= Excerpt to read =
○ ○ ○

Last month I gave a general rundown of tape techniques for 'musique concrete' and suggested a few experiments. Now I would like to expand on one of the areas that often gives people the most trouble. There is nothing terrifyingly difficult about editing, but it can seem daunting until you've had a bit of practice.

If you're going to do much tape work then it's worth getting yourself the right sort of kit for it. While there are various fancy splicing machines on the market, there is no substitute for the good old EMI block. If you can't get one anywhere else, you can get the ¼" tape splicing block by post from Turnkey Ltd., (Contact Details) for £3.80 including post and packing. Turnkey also supply splicing tape, leader tape, china-graph pencils and single-edge razor blades, all of which you will need (don't try to use ordinary razor blades if you value your fingers!). You will also find a ruler useful.

Having got your kit assembled, how do you go about it? Let us take a specific example. Suppose you have recorded a number of sounds in succession (it doesn't matter what they are for the moment) and you want to isolate two of them and then join them together. It is always a good idea to record sounds at the highest available speed as it makes editing much easier — a quarter inch of tape lasts 1/15th second at 3¾ inches per second (which can be quite a lot), 1/30th second at 7½ and 1/60th second at 15; 1/10th second (a significant amount) takes up 1½ inches at 15, ¾ inch at 7½ and ⅜ inch at 3¾ — little bits of tape are less terrifyingly little at higher speeds!

Particularly when starting, try and keep the lengths of tape as large as possible by selecting higher speeds. First, you will need to get the tape in contact with the playback head without engaging the capstan. The arrangements for this vary on different machines and I discussed this in last month's article. Get the tape in approximately the right position for the beginning of the sound you want and, grasping a spool in each hand and keeping the tape fairly taught across the heads, rock it back and forth, and if you have chosen the right spot you should hear the sound starting and stopping. For your first attempts, use a sound with a very clear attack (e.g. a percussive sound, piano or guitar) and move onto the trickier ones when you have a bit more experience. You will find it easier to locate the sound if you keep the tape moving quickly in each direction and try to get the attack in the middle of the swing. Start with a wide swing from side to side and gradually narrow it down, keeping the movements quick and the attack in the centre of the swing, and gradually "home in" on the sound until you have it exactly on the head. You will find that you need to practice a bit to get the hang of it, but after a little while it will become quite easy.

When you think you have found the sound and the tape is at rest with the attack exactly on the head, carefully mark the back of the tape with your chinagraph pencil.

Make sure you know which is the playback head and mark the tape exactly in the middle of the head. If it is difficult to get at the head itself, find another fixed point (a tape guide, for example) that is more accessible, measure the exact distance from the head and make a mark on your splicing block exactly the same distance from the cutting guide; when you put the tape into the block, put the mark on the tape in line with the mark on the block and your cut will be in the right place. When you've marked the tape, run it back and forth a few more times to make sure you've got the right spot and then move on and do the same thing at the end of the sound.

○ ○ ○

= Source material =

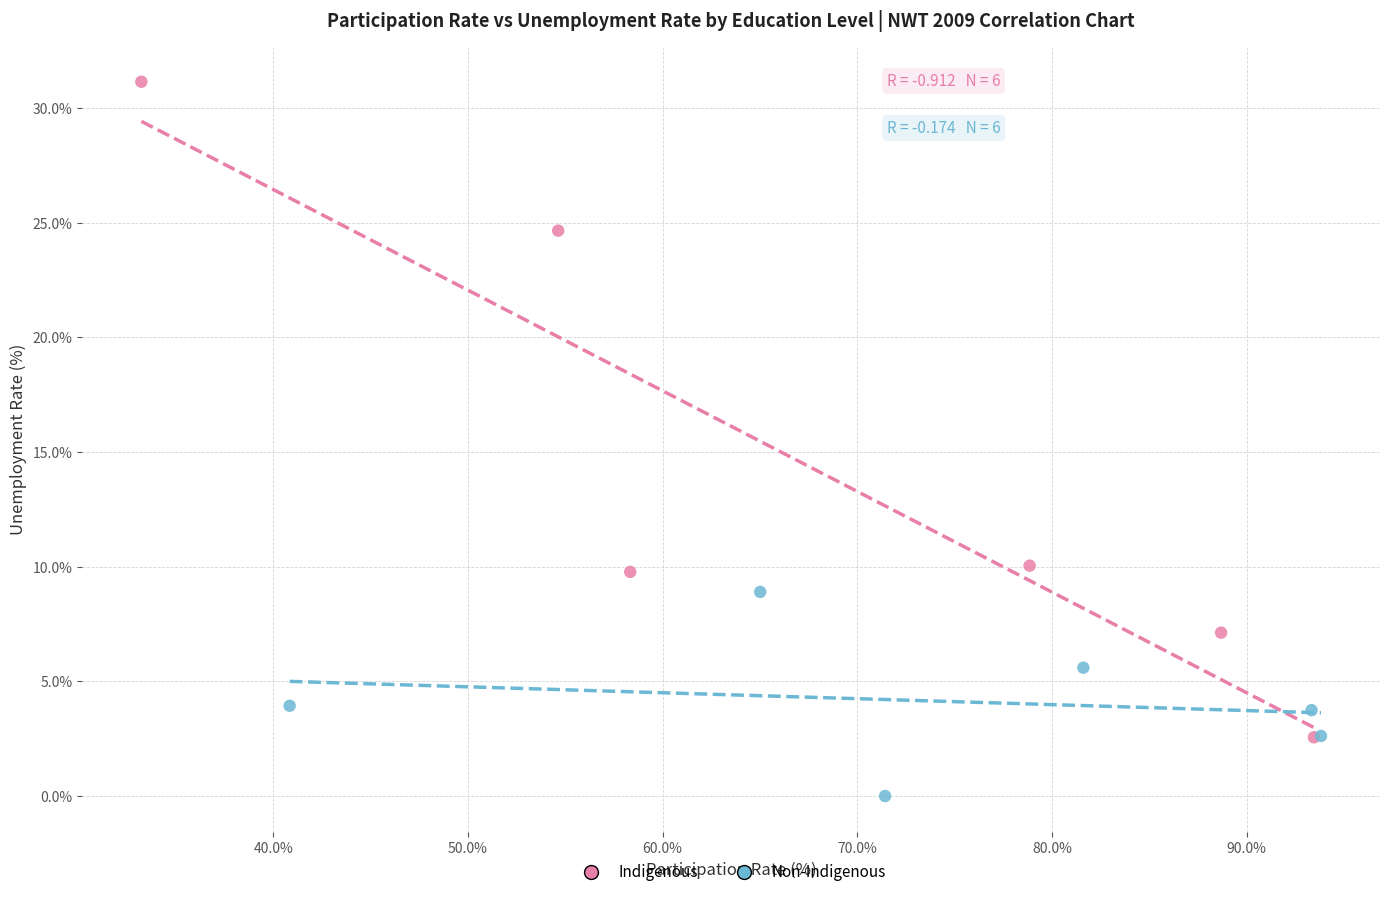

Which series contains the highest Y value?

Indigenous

○ ○ ○

= Work item =
In the tape-editing text, how much tape does 1/10th second take up at 15 inches per second?

= Your solution =
1½ inches